>> Turkey is a continent away from Wall Street, but its political and economic problems are feeling very near. The US stock market lost ground Friday, along with markets across Europe and Asia, on fears reminiscent of the European debt crisis. I'm Conway Gittens in New York. What Wall Street fears the most is the domino effect.
Now while it's mostly European and Asian banks that have exposure to Turkey, which, by the way, has an economy that's not even the size of the state of Florida, just like Greece a few years ago when Europe was teetering. If the banks doing business inside and with Turkey start to see their business erode, they may have to sell other assets to cover their losses.
And thus, the dominoes start to fall. Add to that concerns out there that banks could be forced to crimp lending to Turkey, and other key emerging economies which were responsible for an outsized amount of global economic growth. Less lending means less revenue for global giants like Citi Group, J.P. Morgan Chase, and Bank of America.

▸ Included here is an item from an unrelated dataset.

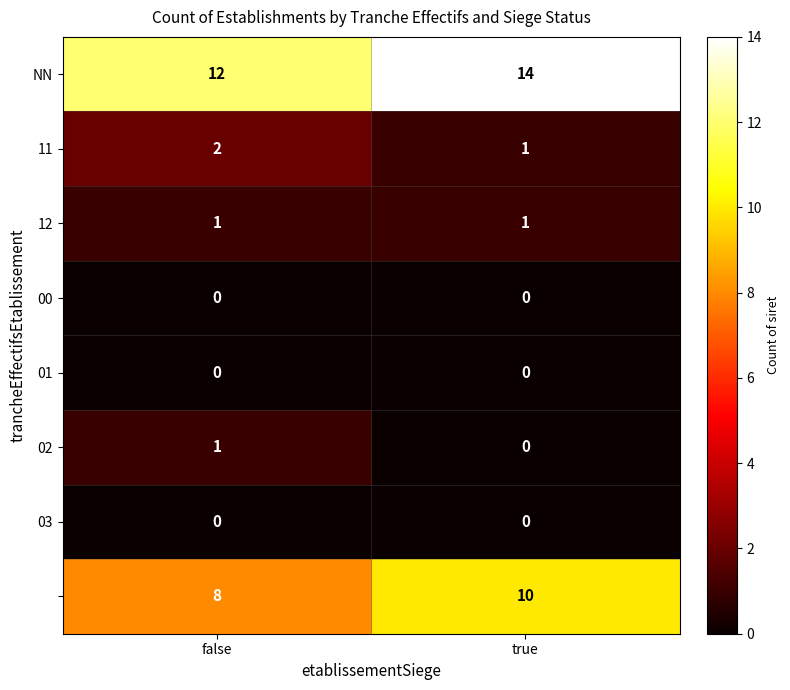

At which category is the sum across all series the highest?

true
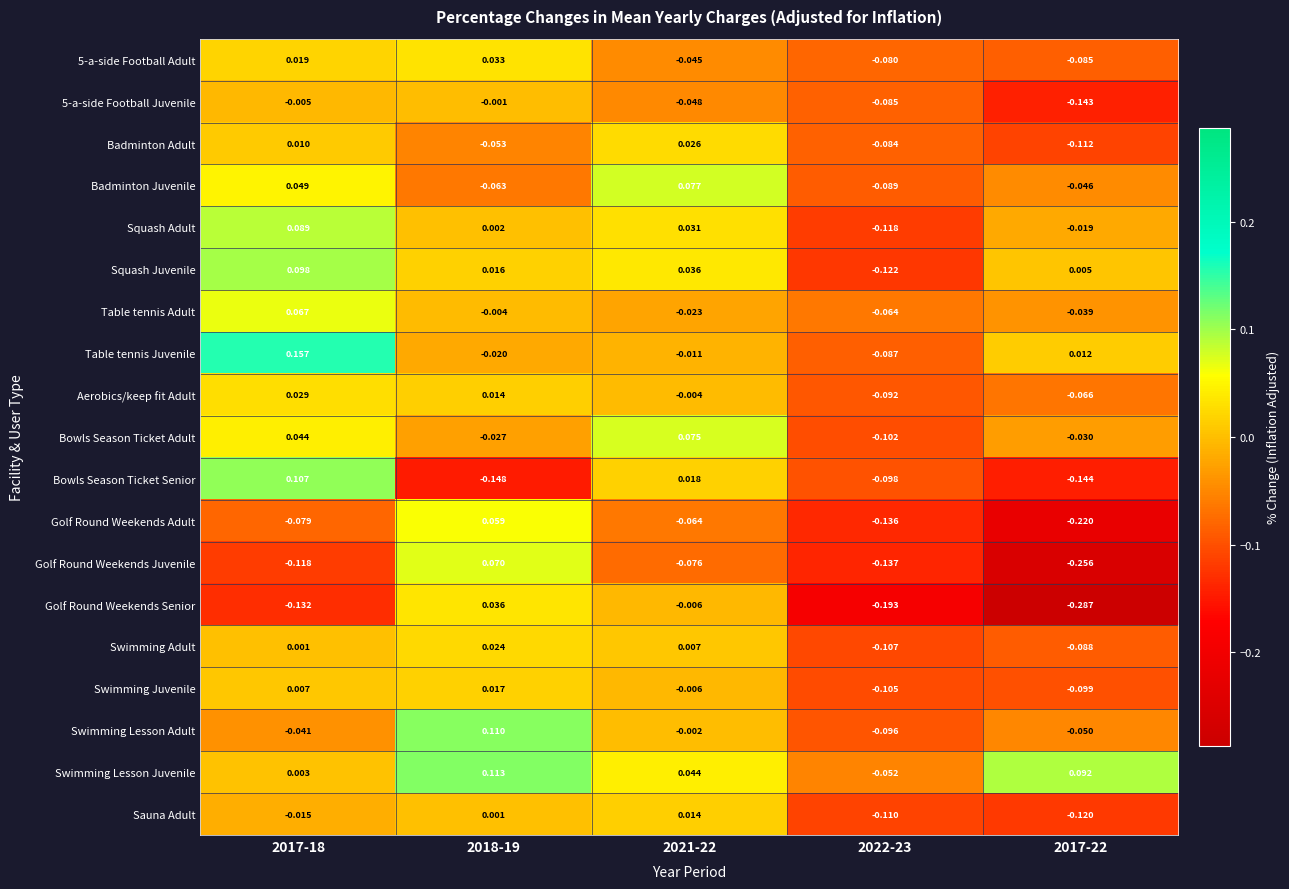

Which series has the largest total across all categories?

Swimming Lesson Juvenile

All three were down Friday. And if lending dries up, so does money to fuel construction projects, making material campanies the second biggest losing sector in Friday's sell off. Despite Trump's threats to slap 50% tarriffs on steel coming from Turkey, American producers like US Steel, Nucor, and Cleveland-Cliffs saw their stocks fall anyway.
But the biggest drops are really being felt in the broader market. With a 20% plunge in the Turkish lira versus the dollar, investors fear there could be a hedge fund, a pension fund, or some other large investor who is overexposed. And their financial stability could be in jeopardy, threatening a blow up no one saw coming.